И, конечно, я был бы сейчас глубоко несчастен, если бы я был одинок. Но у меня есть три обстоятельства, три причины не быть одиноким. Между мной, в этой темной каморке и тем широким светом, за остриями палей, — между нами есть связь. Связь в моей уверенности, что игра не кончена, что сегодня-завтра зазвучит этот торжественный давно назревший — шах, а потом и — мат.
Это — первое.
Между личным и общественным у меня разницы нет. А потому, когда я устаю на передумывании случившегося со мной, я отдыхаю на другом, на том, что дала мне замерзшая речка и солнечно-звеневший, почти весенний день. В этом чувстве, которое я принес и сюда, для меня, как бы внутреннее мое солнце.

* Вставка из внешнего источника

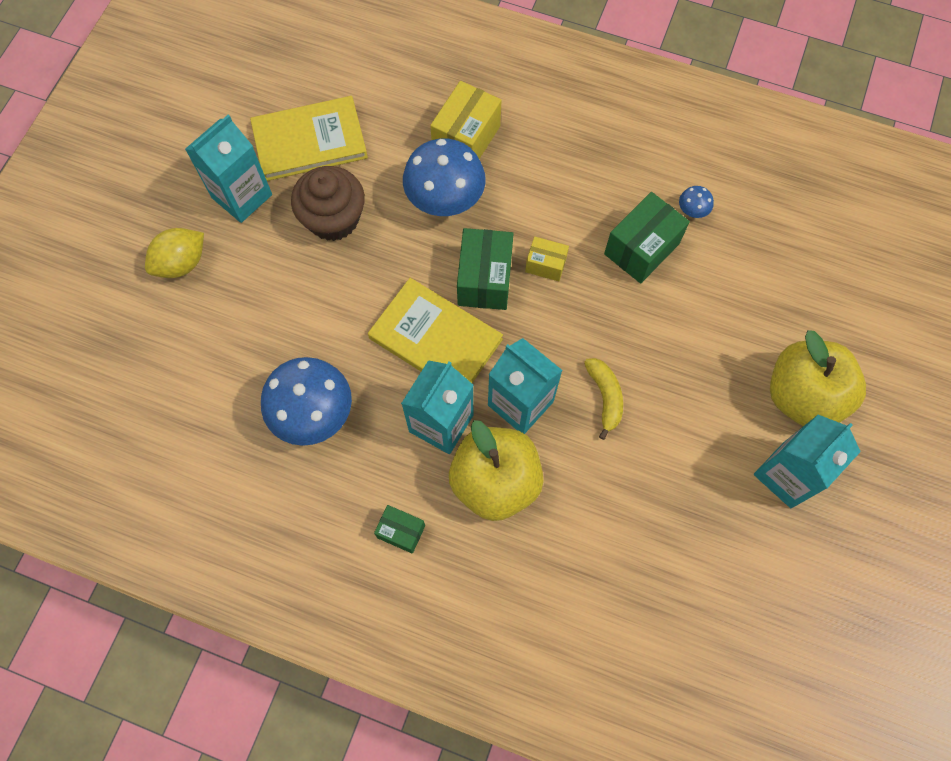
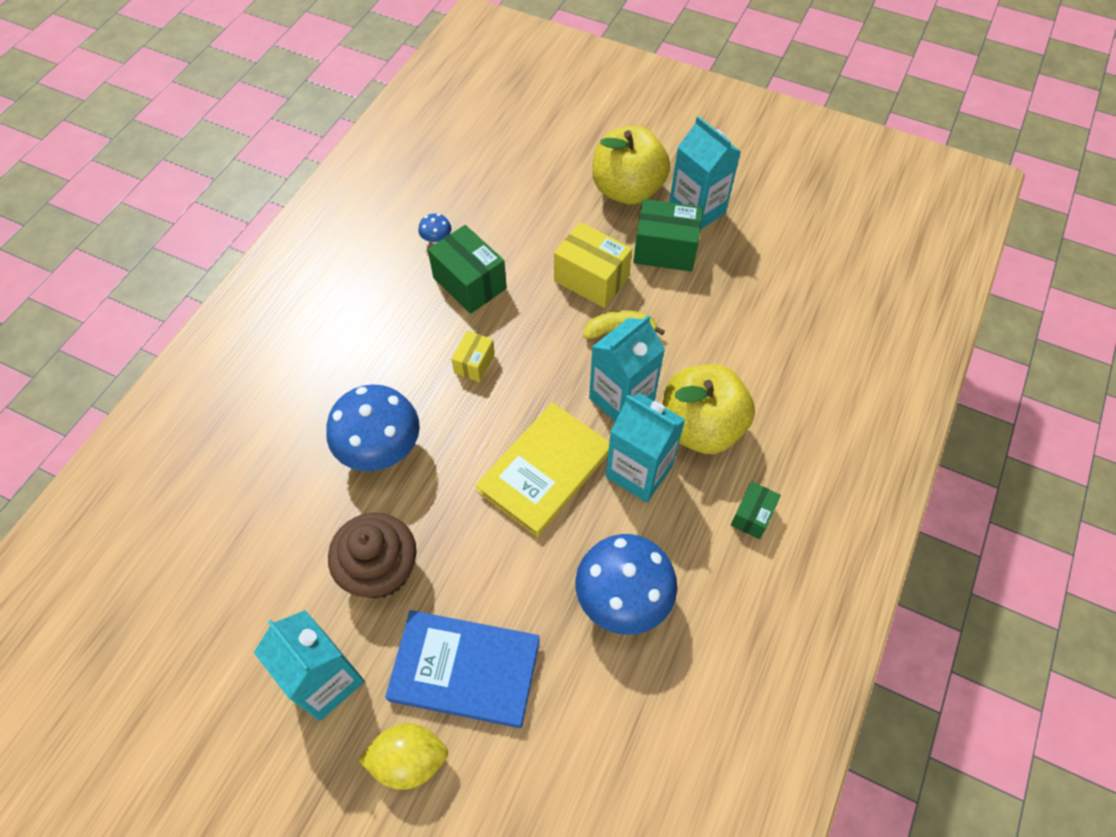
camera: 85 degrees left, 10 degrees down
(181, 263) = (409, 760): yellow lemon -> yellow lemon turned 60 degrees counterclockwise
(250, 294) = (465, 670): none -> blue book
(310, 141) = (266, 594): yellow book -> none
(466, 138) = (307, 423): yellow box -> yellow box (591, 279)
(485, 279) = (483, 419): green box -> green box (665, 250)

Это — вторая причина. Разве я одинок?
И, наконец, я сознаю, что пока — я хозяин сам над собой. Правда, здесь надо быть очень осторожным и не довести до такого момента, когда у меня отнимут это мое преимущество. Но пока… и теоретически, да и практически, конечно, — это так. Надзиратель не бывает в бараке целыми часами. А у меня есть ремень от пояса и зацепить его или закинуть за что-нибудь уж всегда найдется. Наконец, мой страж, по просьбе, отворяет дверь и входит ко мне один. А у меня есть прекрасный кирпич, который вынимается из печи. В таком случае револьвер надзирателя может переместиться ко мне. Правда, старый полицейский Смит-Вессон, но для меня и одного патрона хватит, а пять других могут быть раньше, как выражаются в афишах, — для почтеннейшей публики… Во всяком случае, это возможности серьезные и они придают определенный тон моему настроению.
Так ли уж, в самом деле, я одинок?
* * *Новый день и как будто бы последний. Действительность напоминает. Утром, после поверки, около камеры моей зашаркали шаги, загремели ключи. Но, так как было утро и даже в проклятый острог день заглянул бодрящим и свежим светом, я не почувствовал никакой тревоги. Дверь отворилась, вошел холодный, небритый старик, — начальник тюрьмы. Из-под седых, клочкастых бровей поглядел на меня, как я почувствовал, испытующе и недоброжелательно. Формально спросил: нет ли заявлений. Я попросил книг. Старик сунул пальцем на старшего — дать! И все ушли.